WORK REQUEST
Please reproduce the source text of this listing word for word, without changing anything.

Stored items from the collection
○ ○ ○

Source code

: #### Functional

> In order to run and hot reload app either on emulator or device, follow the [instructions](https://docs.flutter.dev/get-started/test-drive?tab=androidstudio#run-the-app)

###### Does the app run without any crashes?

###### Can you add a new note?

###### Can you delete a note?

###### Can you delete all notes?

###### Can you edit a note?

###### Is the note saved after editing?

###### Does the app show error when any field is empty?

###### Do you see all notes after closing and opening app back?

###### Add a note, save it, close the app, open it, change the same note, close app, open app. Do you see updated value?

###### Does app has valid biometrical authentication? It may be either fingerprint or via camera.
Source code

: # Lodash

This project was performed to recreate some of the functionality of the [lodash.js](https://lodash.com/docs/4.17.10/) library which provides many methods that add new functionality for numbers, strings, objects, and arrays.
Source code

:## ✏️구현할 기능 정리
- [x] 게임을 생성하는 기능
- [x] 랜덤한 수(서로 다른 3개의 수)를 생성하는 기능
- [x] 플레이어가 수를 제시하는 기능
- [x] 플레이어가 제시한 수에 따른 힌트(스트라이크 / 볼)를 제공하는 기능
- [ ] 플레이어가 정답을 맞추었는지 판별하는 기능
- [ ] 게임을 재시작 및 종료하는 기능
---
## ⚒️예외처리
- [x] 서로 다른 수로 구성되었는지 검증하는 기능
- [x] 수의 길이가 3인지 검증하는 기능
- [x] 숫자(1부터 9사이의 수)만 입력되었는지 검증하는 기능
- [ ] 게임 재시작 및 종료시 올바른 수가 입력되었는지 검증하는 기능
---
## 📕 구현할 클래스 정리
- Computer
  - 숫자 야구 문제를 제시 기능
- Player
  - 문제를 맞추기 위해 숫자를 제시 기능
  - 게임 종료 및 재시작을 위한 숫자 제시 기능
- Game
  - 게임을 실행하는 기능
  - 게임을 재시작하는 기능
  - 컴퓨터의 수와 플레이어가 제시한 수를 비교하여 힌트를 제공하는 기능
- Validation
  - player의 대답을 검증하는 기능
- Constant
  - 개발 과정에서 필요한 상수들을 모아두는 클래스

○ ○ ○

TASK RESULT
Source code

: #### Functional

> In order to run and hot reload app either on emulator or device, follow the [instructions](https://docs.flutter.dev/get-started/test-drive?tab=androidstudio#run-the-app)

###### Does the app run without any crashes?

###### Can you add a new note?

###### Can you delete a note?

###### Can you delete all notes?

###### Can you edit a note?

###### Is the note saved after editing?

###### Does the app show error when any field is empty?

###### Do you see all notes after closing and opening app back?

###### Add a note, save it, close the app, open it, change the same note, close app, open app. Do you see updated value?

###### Does app has valid biometrical authentication? It may be either fingerprint or via camera.
Source code

: # Lodash

This project was performed to recreate some of the functionality of the [lodash.js](https://lodash.com/docs/4.17.10/) library which provides many methods that add new functionality for numbers, strings, objects, and arrays.
Source code

:## ✏️구현할 기능 정리
- [x] 게임을 생성하는 기능
- [x] 랜덤한 수(서로 다른 3개의 수)를 생성하는 기능
- [x] 플레이어가 수를 제시하는 기능
- [x] 플레이어가 제시한 수에 따른 힌트(스트라이크 / 볼)를 제공하는 기능
- [ ] 플레이어가 정답을 맞추었는지 판별하는 기능
- [ ] 게임을 재시작 및 종료하는 기능
---
## ⚒️예외처리
- [x] 서로 다른 수로 구성되었는지 검증하는 기능
- [x] 수의 길이가 3인지 검증하는 기능
- [x] 숫자(1부터 9사이의 수)만 입력되었는지 검증하는 기능
- [ ] 게임 재시작 및 종료시 올바른 수가 입력되었는지 검증하는 기능
---
## 📕 구현할 클래스 정리
- Computer
  - 숫자 야구 문제를 제시 기능
- Player
  - 문제를 맞추기 위해 숫자를 제시 기능
  - 게임 종료 및 재시작을 위한 숫자 제시 기능
- Game
  - 게임을 실행하는 기능
  - 게임을 재시작하는 기능
  - 컴퓨터의 수와 플레이어가 제시한 수를 비교하여 힌트를 제공하는 기능
- Validation
  - player의 대답을 검증하는 기능
- Constant
  - 개발 과정에서 필요한 상수들을 모아두는 클래스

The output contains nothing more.